Cassy nickte. Sie glaubte mir. Mittlerweile waren Stella und sie auch so etwas wie gute Freundinnen geworden und sie wusste um ihre herausragenden Fähigkeiten, jede Situation zu meistern. 

Meine Haare waren ekelhaft struppig vom Regen draußen und ich sehnte mich nach einer heißen Dusche. "Was tust du da?", fragte Cassy, als ich ihren Pullover auszog. Diese Handlung hatte nichts Erotisches an sich. Ich küsste sie nicht, befummelte sie nicht. Ich zog sie einfach nur aus. "Mich stört deine Kleidung. Die muss jetzt weg", entgegnete ich leichthin. Cassy kicherte und ich schnippte ihren BH auf. "Stört dich die Hose auch?", fragte sie verspielt. "Natürlich", antwortete ich. "Die stört mich am allermeisten. Die muss jetzt sofort weg!" Cassy lachte kreischend, als ich ihr die Hose auszog. Während sie sich auch noch ihrer Unterhose und Socken entledigte, zog ich mich selbst aus. Dann nahm ich sie an der Hand und führte sie ins Badezimmer, wo wir uns gemeinsam unter den heißen Wasserstrahl der Dusche stellten. Es war so angenehm. Wir standen einfach nur da und ich hielt sie im Arm. 

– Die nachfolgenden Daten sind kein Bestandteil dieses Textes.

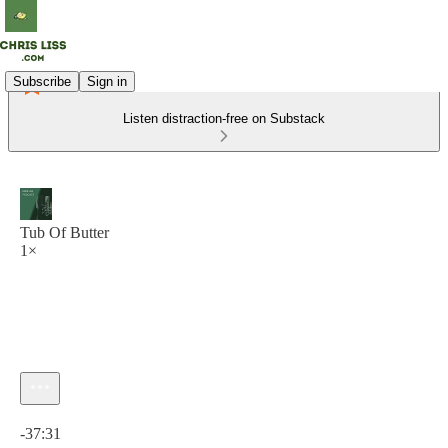
Subscribe
Sign in
Listen distraction-free on Substack
Tub Of Butter
1×
Current time: 0:00 / Total time: -37:31
-37:31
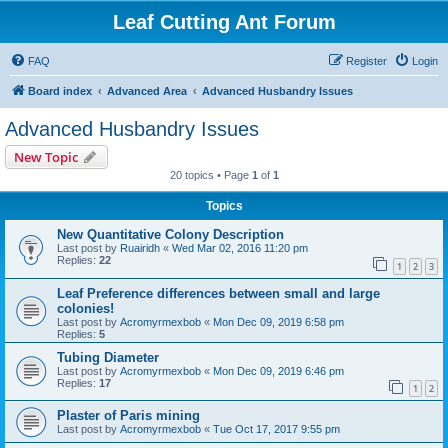
Leaf Cutting Ant Forum
FAQ
Register
Login
Board index
Advanced Area
Advanced Husbandry Issues
Advanced Husbandry Issues
New Topic
20 topics • Page
1
of
1
Topics
New Quantitative Colony Description
Last post by
Ruairidh
«
Wed Mar 02, 2016 11:20 pm
Replies:
22
1
2
3
Leaf Preference differences between small and large
colonies!
Last post by
Acromyrmexbob
«
Mon Dec 09, 2019 6:58 pm
Replies:
5
Tubing Diameter
Last post by
Acromyrmexbob
«
Mon Dec 09, 2019 6:46 pm
Replies:
17
1
2
Plaster of Paris mining
Last post by
Acromyrmexbob
«
Tue Oct 17, 2017 9:55 pm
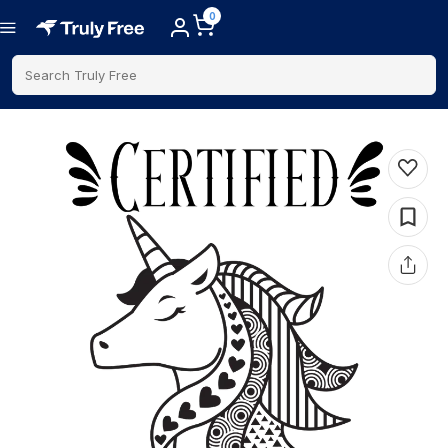
0
Search Truly Free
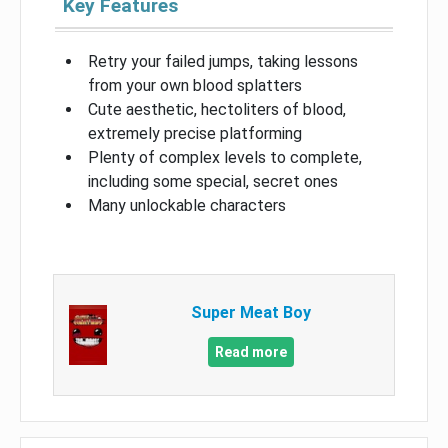
Key Features
Retry your failed jumps, taking lessons
from your own blood splatters
Cute aesthetic, hectoliters of blood,
extremely precise platforming
Plenty of complex levels to complete,
including some special, secret ones
Many unlockable characters
Super Meat Boy
Read more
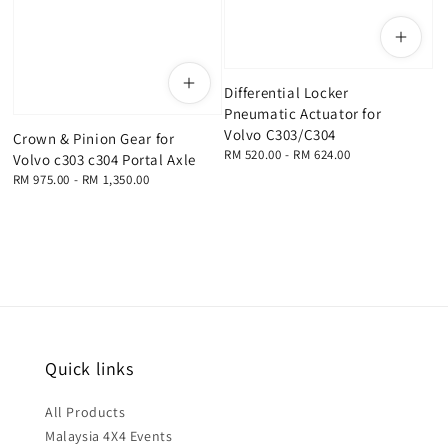
Differential Locker
Pneumatic Actuator for
Volvo C303/C304
Crown & Pinion Gear for
Regular
RM 520.00
-
RM 624.00
Volvo c303 c304 Portal Axle
price
Regular
RM 975.00
-
RM 1,350.00
price
Quick links
All Products
Malaysia 4X4 Events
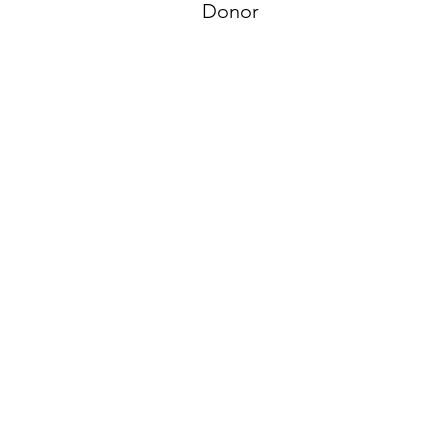
Donor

Eine halbe Stunde später saßen wir in Bademäntel gehüllt im Wohnzimmer und tranken Tee. Ich hörte das Türschloss klicken und wenige Augenblicke später hatte Stella die Wohnung betreten. "Gut, dass du da bist", sagte ich gleich. "Wir haben ein Problem und brauchen ganz dringend deine Hilfe." Stella sah mich wortlos an. So einen Gesichtsausdruck hatte ich bei ihr noch nie zuvor gesehen. Sie schnaubte missgünstig. "Ja klar! Ihr braucht wieder mal Hilfe. Ihr habt es mal wieder geschafft, die Kacke zum Dampfen zu bringen und ich darf die Lösung für eure Probleme liefern." Cassy und ich sahen sie entsetzt an. Ich wusste nicht, was ich entgegnen sollte. "Sta... Was- ?" Doch sie unterbrach mich: "Ich kann das nicht mehr hören. Cassy hier, Leila da, Probleme überall, Schatz, Zuckerstück. Leck mich doch! Mir reicht's!" 

Mein Atem stockte. Was war bloß mit ihr los? Cassy brachte kein Wort hervor. "Stella...", begann ich, doch sie ließ mich erneut nicht sprechen. "Mir reicht's mit euch. Immer geht's nur um euch und eure unnötig komplizierte Beziehung. Schon mal dran gedacht, dass ich meine eigenen Probleme hab, um die ich mich kümmern muss und die sonst keinen Schwanz interessieren? Dass ich zum Beispiel heute beim Bewerbungsgespräch meine elfte Absage in zwei Wochen bekommen hab? Hat mich eine von euch in den letzten Wochen gefragt, wie's bei mir läuft? Määäp, nein. Also braucht ihr auch nicht von mir zu erwarten, dass ich mich jetzt wieder rührend um euch kümmere. Ihr habt eh schon eure ganze Beziehung mir zu verdanken, jetzt kümmert euch gefälligst auch selbst drum. Stella Ende." Sie wandte uns den Rücken zu und ging in ihr Zimmer. "Und Cassy, du trägst meinen Bademantel!", schrie sie noch.

Wir beide sahen uns schweigend an. Was zur Hölle ging denn da ab?